I read a bit about dandelion dyes before I started so I knew that the results would be yellows, greens and browns. I decided to experiment a bit with dye concentrations so instead of sticking with the standard 1:1 ratio of dyestuff to fiber I did an additional 2:1 batch to see how deep the colors would go. I am only dyeing with the dandelion flowers this time around so after gathering the dandelions I decapitated them and weighed the heads. Dandelions need to be used fresh and according to one thing I read, the best color is achieved later in the season when they are getting more sun (it has been rainy and overcast here for a few weeks now so I might try another batch later in the summer to see if that actually does make a difference.) To make the dye liquor, I boiled the dandelion heads for 30 minutes, removed them from the liquid and then threw in my mordanted fibers to simmer for about 40 minutes and let them cool overnight before rinsing.
Final results- alum mordant, alum mordant with copper bath, alum mordant with iron mordant.
Now the specifics- I mordanted all of the sample skeins in alum and cream of tarter (12% alum, 6% cream of tarter.) The first skeins of each set were dyed with a 1:1 dyestuff to fiber ratio and the second skeins in each set were dyed with a 2:1 dyestuff to fiber ratio.
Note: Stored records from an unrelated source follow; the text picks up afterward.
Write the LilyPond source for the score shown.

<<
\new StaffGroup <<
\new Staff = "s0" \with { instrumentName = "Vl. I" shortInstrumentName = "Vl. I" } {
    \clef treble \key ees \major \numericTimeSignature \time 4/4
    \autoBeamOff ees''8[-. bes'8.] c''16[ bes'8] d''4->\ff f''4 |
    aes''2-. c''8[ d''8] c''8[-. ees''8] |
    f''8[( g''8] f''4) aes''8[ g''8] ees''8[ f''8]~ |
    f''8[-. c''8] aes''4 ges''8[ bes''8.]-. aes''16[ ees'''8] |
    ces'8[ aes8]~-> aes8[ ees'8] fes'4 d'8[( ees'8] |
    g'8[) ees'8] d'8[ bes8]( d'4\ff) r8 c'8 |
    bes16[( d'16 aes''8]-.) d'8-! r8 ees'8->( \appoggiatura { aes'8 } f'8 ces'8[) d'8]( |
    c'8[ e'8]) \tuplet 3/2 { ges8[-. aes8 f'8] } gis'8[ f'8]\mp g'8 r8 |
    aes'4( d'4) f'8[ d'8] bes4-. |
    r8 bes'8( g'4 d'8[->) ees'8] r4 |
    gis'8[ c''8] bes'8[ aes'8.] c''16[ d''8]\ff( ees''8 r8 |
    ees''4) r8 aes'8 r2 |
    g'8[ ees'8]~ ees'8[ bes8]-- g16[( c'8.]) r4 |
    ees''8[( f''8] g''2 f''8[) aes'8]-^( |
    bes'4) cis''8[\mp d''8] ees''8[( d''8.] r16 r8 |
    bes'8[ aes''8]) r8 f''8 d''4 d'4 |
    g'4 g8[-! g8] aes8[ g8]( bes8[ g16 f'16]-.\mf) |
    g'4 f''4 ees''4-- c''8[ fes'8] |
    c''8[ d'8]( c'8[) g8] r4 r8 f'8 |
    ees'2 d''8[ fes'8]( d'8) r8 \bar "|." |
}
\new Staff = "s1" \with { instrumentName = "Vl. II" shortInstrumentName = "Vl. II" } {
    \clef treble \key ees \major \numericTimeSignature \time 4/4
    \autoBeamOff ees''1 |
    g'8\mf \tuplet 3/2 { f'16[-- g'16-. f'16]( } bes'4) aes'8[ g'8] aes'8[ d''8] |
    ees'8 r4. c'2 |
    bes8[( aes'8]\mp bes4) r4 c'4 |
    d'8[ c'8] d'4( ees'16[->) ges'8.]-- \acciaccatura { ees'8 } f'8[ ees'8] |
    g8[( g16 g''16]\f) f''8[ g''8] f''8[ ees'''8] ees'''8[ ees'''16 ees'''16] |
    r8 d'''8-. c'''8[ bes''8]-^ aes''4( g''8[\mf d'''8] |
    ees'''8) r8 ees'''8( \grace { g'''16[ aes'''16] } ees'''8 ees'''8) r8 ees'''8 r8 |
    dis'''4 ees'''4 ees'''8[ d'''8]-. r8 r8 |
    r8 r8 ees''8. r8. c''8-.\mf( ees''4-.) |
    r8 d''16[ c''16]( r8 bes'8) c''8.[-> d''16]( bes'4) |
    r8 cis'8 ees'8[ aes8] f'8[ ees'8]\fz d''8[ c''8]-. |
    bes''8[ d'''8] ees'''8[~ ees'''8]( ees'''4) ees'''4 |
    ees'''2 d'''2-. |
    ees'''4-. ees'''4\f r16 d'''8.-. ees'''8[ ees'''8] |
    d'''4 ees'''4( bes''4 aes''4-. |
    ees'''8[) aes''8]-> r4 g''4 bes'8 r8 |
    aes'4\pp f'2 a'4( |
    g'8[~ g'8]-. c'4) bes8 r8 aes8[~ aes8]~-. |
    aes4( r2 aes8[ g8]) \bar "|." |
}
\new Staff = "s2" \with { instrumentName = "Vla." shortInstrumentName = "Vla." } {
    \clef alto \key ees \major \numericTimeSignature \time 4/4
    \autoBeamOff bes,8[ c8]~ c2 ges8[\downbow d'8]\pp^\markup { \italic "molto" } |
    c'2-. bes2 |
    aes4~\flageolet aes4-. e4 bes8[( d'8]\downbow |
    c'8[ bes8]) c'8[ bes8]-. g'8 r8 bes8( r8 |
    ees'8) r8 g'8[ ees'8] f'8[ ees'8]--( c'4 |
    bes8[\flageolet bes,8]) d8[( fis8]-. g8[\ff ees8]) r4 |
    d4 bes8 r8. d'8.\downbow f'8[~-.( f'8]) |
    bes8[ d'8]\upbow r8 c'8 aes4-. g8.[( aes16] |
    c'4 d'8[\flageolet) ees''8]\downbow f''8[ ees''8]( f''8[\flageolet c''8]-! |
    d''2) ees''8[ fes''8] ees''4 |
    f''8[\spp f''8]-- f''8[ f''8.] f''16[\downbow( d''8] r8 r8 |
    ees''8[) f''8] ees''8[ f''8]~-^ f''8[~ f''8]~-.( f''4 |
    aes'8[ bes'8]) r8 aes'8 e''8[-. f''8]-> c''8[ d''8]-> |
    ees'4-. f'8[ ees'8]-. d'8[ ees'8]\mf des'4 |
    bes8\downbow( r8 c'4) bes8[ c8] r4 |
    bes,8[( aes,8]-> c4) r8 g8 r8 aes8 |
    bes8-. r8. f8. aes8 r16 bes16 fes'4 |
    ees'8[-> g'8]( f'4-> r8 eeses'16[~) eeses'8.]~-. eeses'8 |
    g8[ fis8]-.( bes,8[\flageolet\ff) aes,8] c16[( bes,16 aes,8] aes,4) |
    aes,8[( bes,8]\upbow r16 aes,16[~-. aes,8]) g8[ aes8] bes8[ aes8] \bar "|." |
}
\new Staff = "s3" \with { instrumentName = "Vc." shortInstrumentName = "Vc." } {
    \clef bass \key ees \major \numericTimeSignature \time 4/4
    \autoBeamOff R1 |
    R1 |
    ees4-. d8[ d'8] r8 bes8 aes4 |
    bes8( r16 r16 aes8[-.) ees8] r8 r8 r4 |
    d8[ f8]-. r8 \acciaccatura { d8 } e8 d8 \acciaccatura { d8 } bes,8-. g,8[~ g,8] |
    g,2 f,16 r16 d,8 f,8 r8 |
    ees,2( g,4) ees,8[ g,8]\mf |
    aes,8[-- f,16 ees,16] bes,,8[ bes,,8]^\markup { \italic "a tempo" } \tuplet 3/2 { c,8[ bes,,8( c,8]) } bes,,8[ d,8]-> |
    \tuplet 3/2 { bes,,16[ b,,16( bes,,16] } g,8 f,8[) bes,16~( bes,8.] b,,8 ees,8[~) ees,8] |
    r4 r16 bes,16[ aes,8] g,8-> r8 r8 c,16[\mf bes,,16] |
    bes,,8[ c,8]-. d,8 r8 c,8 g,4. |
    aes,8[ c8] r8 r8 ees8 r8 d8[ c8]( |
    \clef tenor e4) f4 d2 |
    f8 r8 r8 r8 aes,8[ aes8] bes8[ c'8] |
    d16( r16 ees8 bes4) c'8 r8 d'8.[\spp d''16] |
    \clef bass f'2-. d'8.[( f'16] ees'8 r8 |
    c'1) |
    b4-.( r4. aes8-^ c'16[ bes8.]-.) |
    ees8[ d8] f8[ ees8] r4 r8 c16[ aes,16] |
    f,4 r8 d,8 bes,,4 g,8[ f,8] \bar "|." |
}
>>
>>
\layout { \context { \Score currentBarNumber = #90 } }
I am absolutely in love with the lighter version of the green and plan to try some larger skeins. 

Next week I will dye with the leaves, stems and flowers of the dandelion to see if I can get more greens. 


Dyeing with Hibiscus, part 2

Last week I wrote about my hibiscus dyeing experience and how I was pretty disappointed with the color results. Since hibiscus is supposed to be very sensitive to tap water, I used distilled water for the entire process. The results I ended up with were pretty boring so I decided to try again using tap water to see if that might shift my results more towards the lavender I desired. Unfortunately, the tap water just produced slightly browner results, also something that did not interest me.

I wrote about indigo dyeing last month after I taught my first class on the process. I mentioned that pre-reduced indigo is reduced enough to be used with just water, but it makes for a more delicate one-time-use vat. While that process is completely inappropriate in a group dyeing setting (I spent a good chunk of my class time dealing with vats that kept getting oxidized by students not used to dyeing with indigo,) it is perfect for me when I need a quick vat. I made up a two gallon vat and was able to get multiple dips in the indigo before it was oxidized which was more than I expected out of such a simple vat. I also found the fibers dyed in the water vat rinsed clear much faster than those in a more traditional vat (which might have also been because all of the fibers going into this vat were mordanted in alum.)

From left to right- hibiscus in distilled water, hibiscus tap water, hibiscus tap water with one dip in indigo, hibiscus with two dips in indigo.

Now the specifics- the recipe I found called for 2 tablespoons of prereduced indigo to one gallon of cold water, but it mentioned that you can use as little as one teaspoon for lighter colors. I ended up going with 1 tablespoon in two gallons of water since I was only dyeing 8 sample skeins and 200g of fiber. I still didn't get the results that I wanted, but I really like the greenish blues that happen when you overdye the hibiscus skeins with indigo so there is a slight chance I will do this again.